Depois de anos a tropeçar na fracassada tentativa de explorar o Multiverso com argumentos rebuscados, sem muito sentido ou ambição, somando a uma overdose de novas personagens pobres, chatas e mal exploradas, a Marvel Studios acerta finalmente com Thunderbolts. E fá-lo de forma surpreendente: não ao tentar inovar, mas ao focar-se em contar uma boa história.

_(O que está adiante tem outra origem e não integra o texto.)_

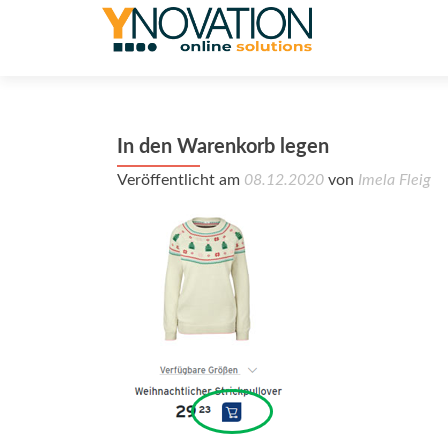
In den Warenkorb legen
Veröffentlicht am
08.12.2020
von
Imela Fleig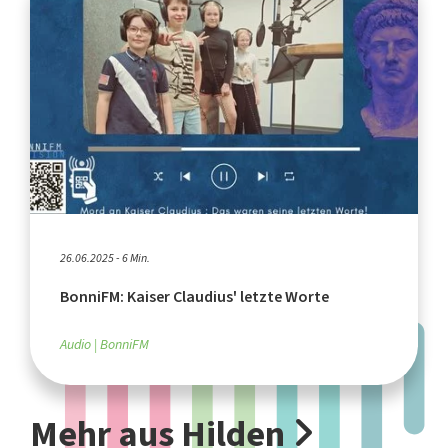
26.06.2025 - 6 Min.
BonniFM: Kaiser Claudius' letzte Worte
Audio
BonniFM
Mehr aus Hilden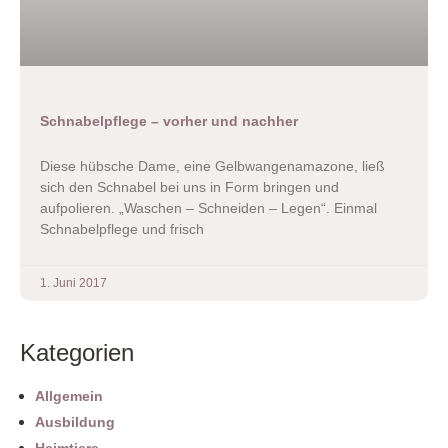
Schnabelpflege – vorher und nachher
Diese hübsche Dame, eine Gelbwangenamazone, ließ
sich den Schnabel bei uns in Form bringen und
aufpolieren. „Waschen – Schneiden – Legen“. Einmal
Schnabelpflege und frisch
1. Juni 2017
Kategorien
Allgemein
Ausbildung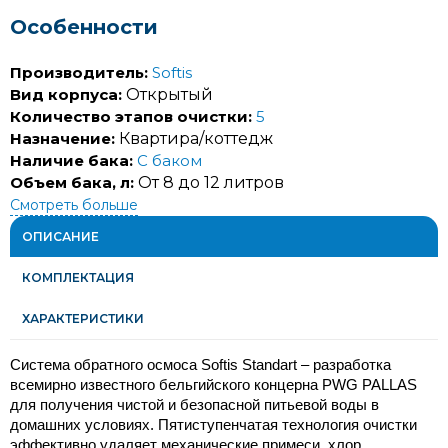
Особенности
Производитель:
Softis
Вид корпуса:
Открытый
Количество этапов очистки:
5
Назначение:
Квартира/коттедж
Наличие бака:
С баком
Объем бака, л:
От 8 до 12 литров
Смотреть больше
ОПИСАНИЕ
КОМПЛЕКТАЦИЯ
ХАРАКТЕРИСТИКИ
Система обратного осмоса Softis Standart – разработка 
всемирно известного бельгийского концерна PWG PALLAS 
для получения чистой и безопасной питьевой воды в 
домашних условиях. Пятиступенчатая технология очистки 
эффективно удаляет механические примеси, хлор,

Thunderbolts é o melhor filme da Marvel em anos, pois finalmente compreendeu algo essencial: não precisamos sempre de reinventar a roda, o importante é que ela esteja funcional. Por outras palavras, a estrutura da narrativa é familiar, aqui temos um grupo de desajustados forçado a unir-se contra uma ameaça que não pode ser enfrentada pelos Vingadores.
A dinâmica entre os protagonistas é o verdadeiro coração do filme. Ao contrário de outros filmes semelhantes que pecam pelo excesso de personagens ou falta de desenvolvimento, aqui há espaço e tempo de ecrã justo para todos. É quase impossível destacar apenas um favorito, pois todos os membros que compõem os Thunderbolts têm momentos que os definem. A química entre eles é genuína e alimenta tanto os momentos de ação como os mais dramáticos.
A realização é fantástica, o ritmo é excelente, as duas horas de duração passaram sem se dar conta, tudo isto graças ao mérito de uma edição fluida, que sabe quando acelerar e quando dar espaço à história.
Os momentos de ação, menso que não sejam inovadores, são bem coreografados e visualmente apelativos. Neste campo, destaco para o design do vilão, The Sentinel, e os seus poderes, que bebem inspiração das sombras reais deixadas pelas vítimas da bomba atómica em Hiroshima e Nagasaki. São alguns dos elementos que o tornam num dos vilões mais complexos do estúdio até agora.
Outro ponto importante é que mesmo debaixo do entretenimento típico da Marvel, esta produção esconde metáforas sobre trauma, culpa, depressão e a luta contra os próprios demónios. Também é um filme sobre não deixarmos que o pior de nós nos defina, sobre reconciliação com o passado e a possibilidade de redenção.
Thunderbolts não é revolucionário, nem o tenta ser. Mas é uma lufada de ar fresco num universo que precisava urgentemente de reencontrar o foco. É aquilo que Eternals tentou ser, mas que falhou. É, acima de tudo, uma prova de que o cansaço com a Marvel talvez não seja com os super-heróis… mas com a má escrita e a ambição desmedida.